While researchers have clearly outlined the warning signs of autism, accepting these signs in your own child is a difficult task for loving and hopeful parents. Perhaps for this reason, the average age when a child in the U.S. is diagnosed with an autism spectrum disorder (ASD) is around 4 years old. Intervention, then, generally happens at a stage when it may be less able to redirect a child's development. Yet, this may soon begin to change due to the work of scientists from the Marcus Autism Center, Children's Healthcare of Atlanta, and Emory University School of Medicine who identified markers of social disability in month-old infants who were later diagnosed with autism.

Necessary Eye Contact

Using eye-tracking technology, the researchers followed two groups of babies from birth until 3 years of age and measured the way infants look at and respond to social cues.
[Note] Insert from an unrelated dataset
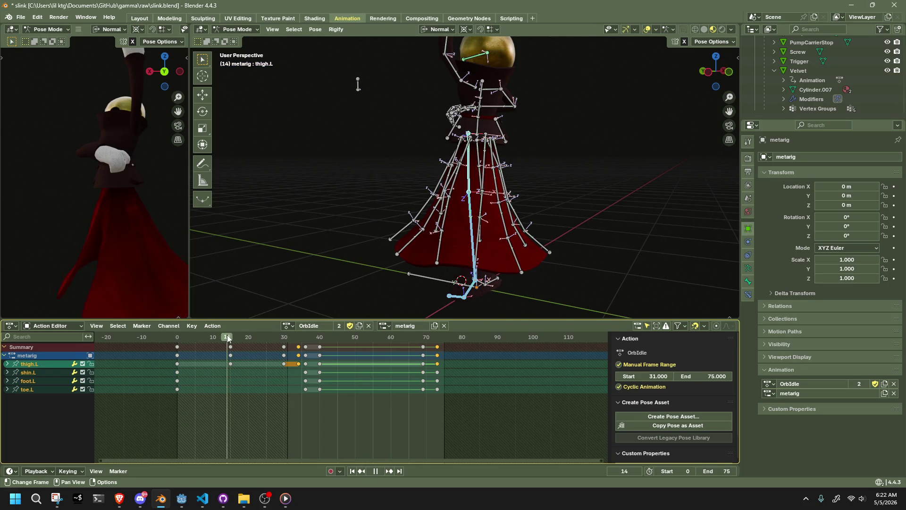
left_click_drag(299, 375, 226, 341)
The first group of infants was at high risk for ASD. Each infant had an older sibling already diagnosed with autism; therefore, their own risk of having the condition is increased 20 fold. In contrast, the second group of low-risk infants had no first-, second-, or third-degree relatives with autism.
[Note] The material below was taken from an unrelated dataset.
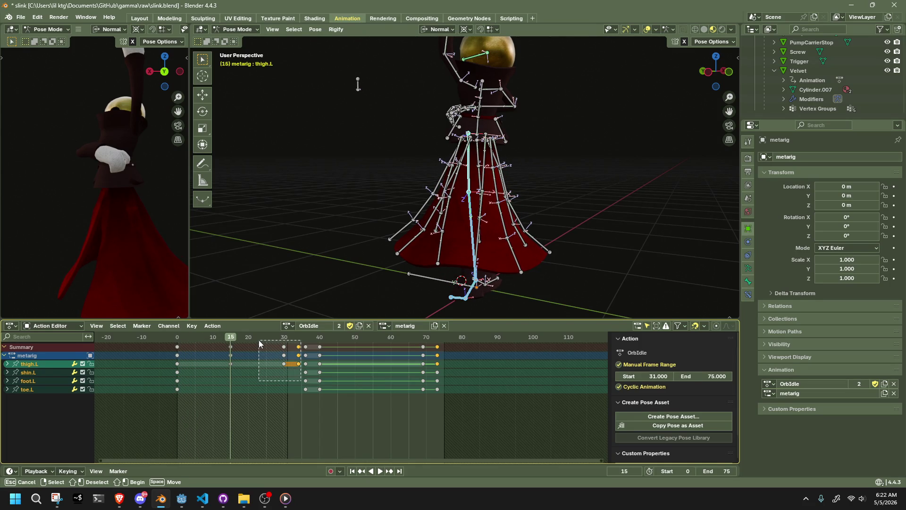
key("Delete")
Over three years, the team tracked and assessed all of the children. At age 3, any diagnosis of autism could be confirmed. In addition, the researchers went back at that point and analyzed all the data they had collected from the children’s first months of life to identify what separated the autistic children from those whose development progressed normally.

"We found a steady decline in attention to other people's eyes, from two until 24 months, in infants later diagnosed with autism," Ami Klin, Ph.D., chief of the Division of Autism & Related Disorders in the Department of Pediatrics at Emory University School of Medicine, stated in a press release.

In fact, those infants later diagnosed with autism showed declining attention to others’ eyes from the age of 2 months onwards, leading researchers to conclude that measurable and identifiable differences were present within the first six months. “We observed declining eye fixation over time, rather than an outright absence,” Klin stated in a press release, indicating such findings have “the potential to dramatically shift the possibilities for future strategies of early intervention.”

Future Steps

“We used very specialized technology to measure developmental differences, accruing over time, in the way that infants watched very specific scenes of social interaction,” Jones stated in a press release. Unfortunately, because specialized technology is necessary, what the researcher detected is not something parents would be able to identify on their own. That said, parents also should not be concerned if an infant doesn't happen to look at their eyes at every moment. It is natural for a baby to look around at all aspects of their environment.

The researchers emphasized the optimistic implications of their research. Though attention to others' eyes is already declining by 2 to 6 months, it is not entirely absent in autistic infants, and this offers hope. If infants could be identified at an early age, the researchers suggest, interventions might, then, successfully build on the levels of eye contact that already exist.

"Our next step will be to expand these studies with more children, and to combine our eye-tracking measures with measures of gene expression and brain growth," Jones stated in a press release.